NULLIF(COALESCE(MAX(x)

           OVER (PARTITION BY per_name

                 ORDER BY start_time

                 ROWS BETWEEN 1 FOLLOWING AND 1 FOLLOWING), x2), CURRENT_TIMESTAMP(0))

If your data is guaranteed to always have a NULL in the last row it would be much easier.
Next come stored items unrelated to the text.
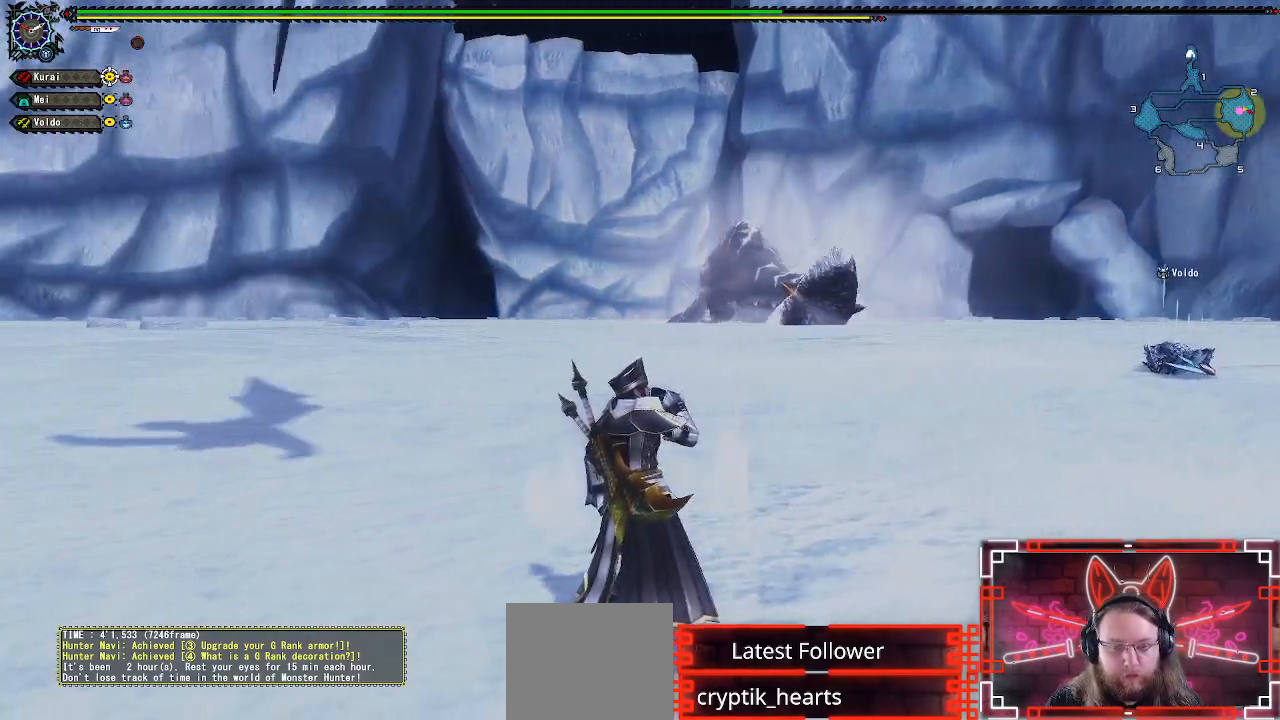
{"buttons": [], "left_stick": "center", "right_stick": "center", "events": [[100, "DPAD_RIGHT", "down"], [183, "DPAD_RIGHT", "up"]]}
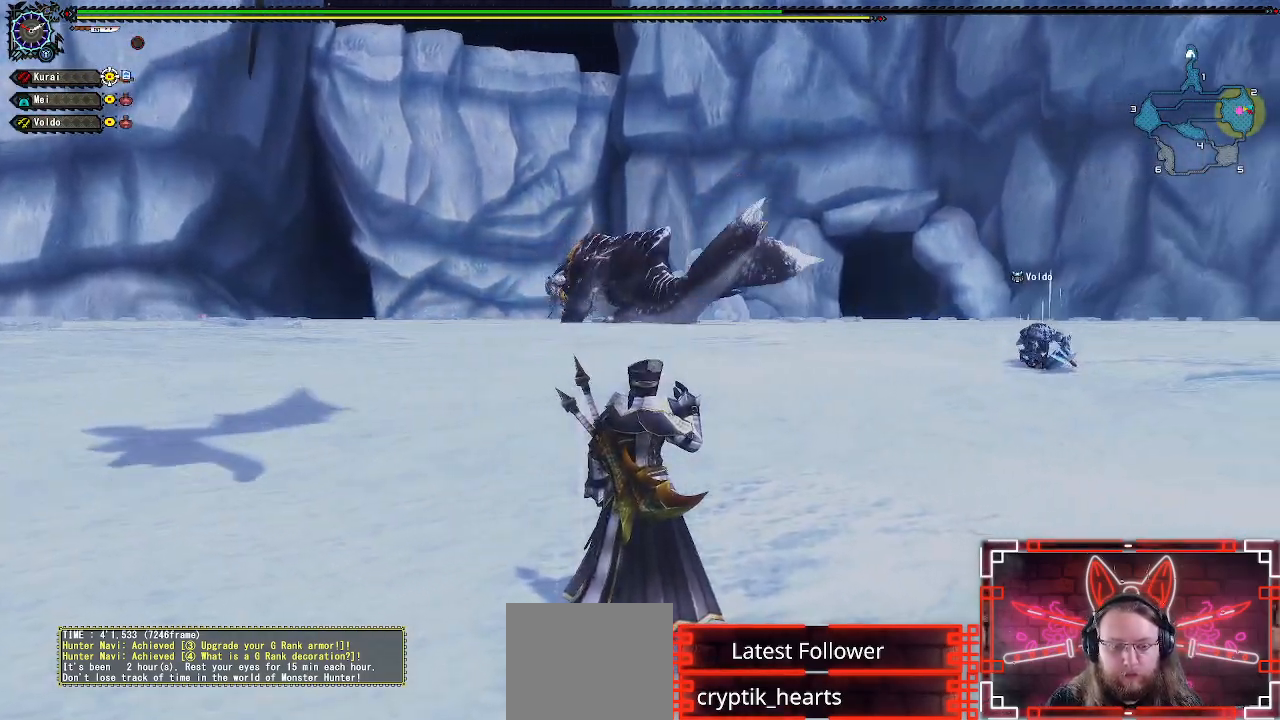
{"buttons": [], "left_stick": "center", "right_stick": "center", "events": []}
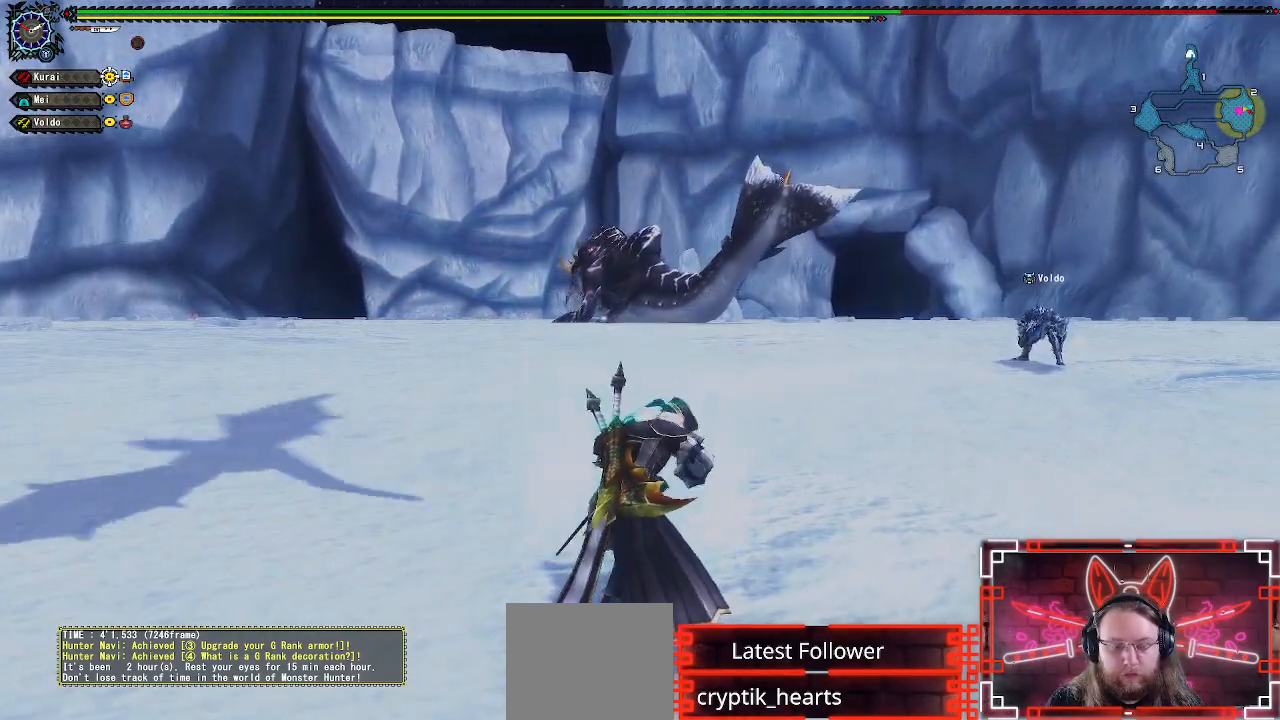
{"buttons": [], "left_stick": "up", "right_stick": "center", "events": [[150, "left_stick", "up"]]}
No need to calculate x2 and no NULLIF/COALESCE, it's just a plain:

MAX(x)

           OVER (PARTITION BY per_name

                 ORDER BY start_time

                 ROWS BETWEEN 1 FOLLOWING AND 1 FOLLOWING)

Dieter

Enthusiast

Re: Grouping Contiguous Data

Hi,

Could anyone let me know what is the meaning of this error I am getting while trying to run the TD_NORMALIZE_OVERLAP_MEET

Cannot determine the best-fit function for ''TD_NORMALIZE_OVERLAP_MEET''

I have used the same syntax given by Dieter here

http://forums.teradata.com/forum/general/need-help- merging-consecutive-a...

but still its not working.

Thanks

Manik

Enthusiast

Re: Grouping Contiguous Data

Why I can't use TD_SYSFNLIB.TD_NORMALIZE_OVERLAP_MEET?And I also not fund TD_SYSFNLIB(user or database?).My database version is 13.Thks for anyone who answer me.